> **Exercise prompt**
Only the lines below from the one containing "227 304 0.53" through the one containing "376 347 1.86" belong in the answer, repeated exactly and without pictures.

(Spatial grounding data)
┌──

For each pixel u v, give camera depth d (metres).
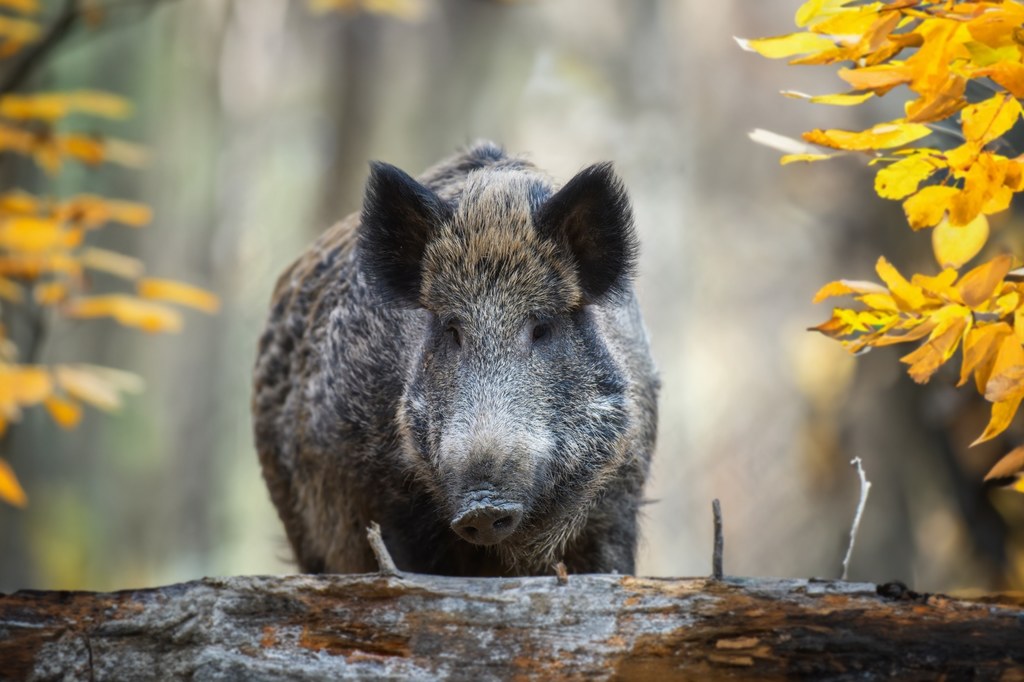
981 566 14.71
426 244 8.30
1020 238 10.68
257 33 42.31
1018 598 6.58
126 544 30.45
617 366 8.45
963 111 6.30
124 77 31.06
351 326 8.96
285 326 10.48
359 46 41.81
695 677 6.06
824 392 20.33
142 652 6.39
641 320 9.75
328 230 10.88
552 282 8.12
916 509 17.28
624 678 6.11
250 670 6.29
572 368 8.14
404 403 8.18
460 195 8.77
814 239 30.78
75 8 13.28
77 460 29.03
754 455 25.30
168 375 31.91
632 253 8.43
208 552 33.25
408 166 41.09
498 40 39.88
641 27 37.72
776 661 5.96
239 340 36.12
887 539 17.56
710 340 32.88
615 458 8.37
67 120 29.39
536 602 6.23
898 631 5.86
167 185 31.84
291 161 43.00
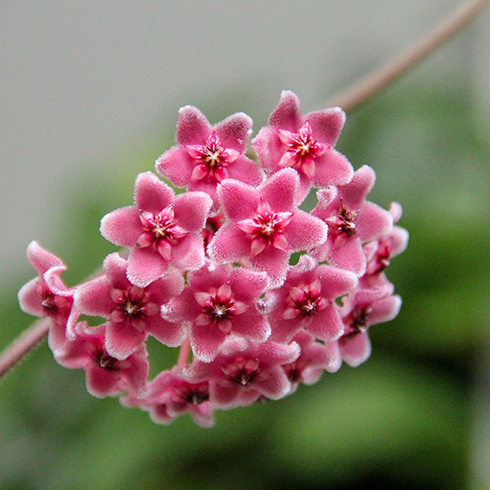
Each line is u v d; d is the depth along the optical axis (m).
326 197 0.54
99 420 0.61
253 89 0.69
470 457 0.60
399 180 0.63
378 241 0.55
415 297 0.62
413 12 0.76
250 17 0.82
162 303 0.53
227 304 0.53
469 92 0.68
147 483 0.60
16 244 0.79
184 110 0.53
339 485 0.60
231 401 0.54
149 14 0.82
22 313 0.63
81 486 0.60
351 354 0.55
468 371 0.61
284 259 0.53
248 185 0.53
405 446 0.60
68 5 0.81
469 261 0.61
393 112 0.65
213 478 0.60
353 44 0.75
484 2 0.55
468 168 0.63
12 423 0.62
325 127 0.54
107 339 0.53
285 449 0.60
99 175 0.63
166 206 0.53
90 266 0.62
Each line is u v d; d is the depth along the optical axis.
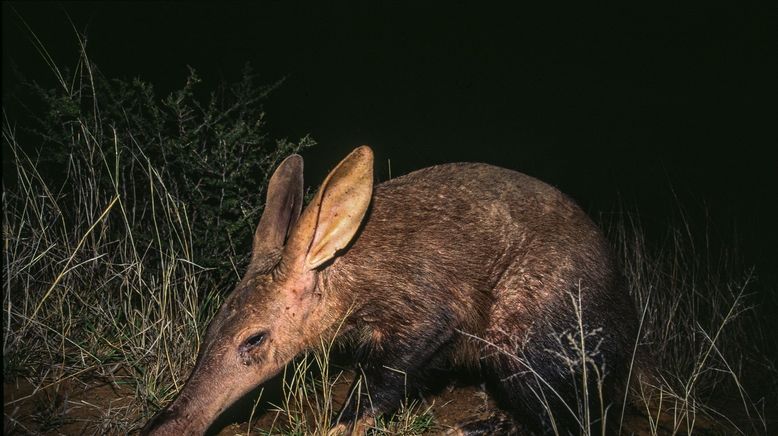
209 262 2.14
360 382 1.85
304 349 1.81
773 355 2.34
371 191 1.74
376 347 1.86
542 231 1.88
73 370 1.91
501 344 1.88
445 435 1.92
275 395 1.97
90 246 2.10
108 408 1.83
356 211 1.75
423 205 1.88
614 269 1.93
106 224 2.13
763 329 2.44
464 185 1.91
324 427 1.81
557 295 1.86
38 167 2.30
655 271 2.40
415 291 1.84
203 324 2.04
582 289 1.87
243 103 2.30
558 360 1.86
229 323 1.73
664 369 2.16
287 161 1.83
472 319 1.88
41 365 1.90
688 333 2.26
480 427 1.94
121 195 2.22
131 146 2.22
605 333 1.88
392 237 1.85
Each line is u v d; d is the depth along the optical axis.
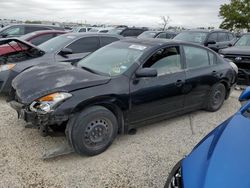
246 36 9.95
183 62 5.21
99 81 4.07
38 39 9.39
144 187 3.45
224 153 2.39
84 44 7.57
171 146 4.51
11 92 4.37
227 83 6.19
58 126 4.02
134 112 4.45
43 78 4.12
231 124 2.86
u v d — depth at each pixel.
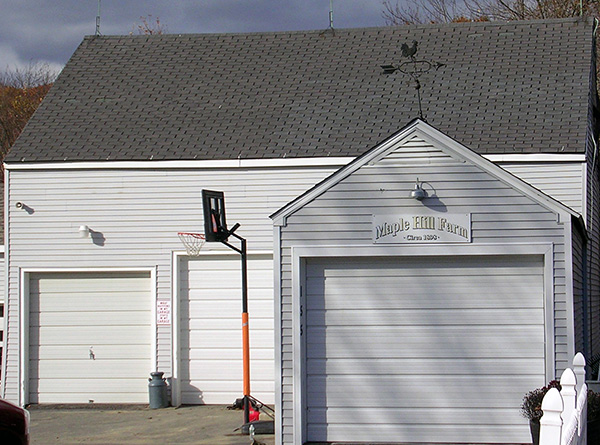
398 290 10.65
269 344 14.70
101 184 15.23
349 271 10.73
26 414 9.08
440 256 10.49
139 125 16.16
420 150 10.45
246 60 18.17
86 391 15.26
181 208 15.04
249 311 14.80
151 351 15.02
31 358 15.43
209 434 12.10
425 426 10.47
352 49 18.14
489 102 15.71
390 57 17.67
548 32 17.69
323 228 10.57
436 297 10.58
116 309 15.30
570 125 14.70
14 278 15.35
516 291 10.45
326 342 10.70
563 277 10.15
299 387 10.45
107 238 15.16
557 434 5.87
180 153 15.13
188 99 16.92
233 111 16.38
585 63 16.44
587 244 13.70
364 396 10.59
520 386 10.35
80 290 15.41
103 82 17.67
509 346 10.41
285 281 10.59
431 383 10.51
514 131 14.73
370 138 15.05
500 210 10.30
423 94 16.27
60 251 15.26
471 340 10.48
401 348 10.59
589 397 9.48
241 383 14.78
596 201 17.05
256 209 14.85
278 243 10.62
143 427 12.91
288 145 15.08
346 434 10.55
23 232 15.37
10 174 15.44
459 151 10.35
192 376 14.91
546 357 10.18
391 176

└──

> **Completed exercise**
227 304 0.53
469 92 0.68
147 483 0.60
16 244 0.79
184 110 0.53
339 485 0.60
231 401 0.54
149 14 0.82
22 313 0.63
81 486 0.60
351 354 0.55
468 371 0.61
284 259 0.53
248 185 0.53
405 446 0.60
68 5 0.81
469 261 0.61
393 112 0.65
213 478 0.60
353 44 0.75
484 2 0.55
468 168 0.63
12 423 0.62
325 127 0.54
107 339 0.53
285 449 0.60
99 175 0.63
166 206 0.53
90 266 0.62
Each line is u v d; d is the depth along the optical axis.
209 262 2.14
360 382 1.85
304 349 1.81
773 355 2.34
371 191 1.74
376 347 1.86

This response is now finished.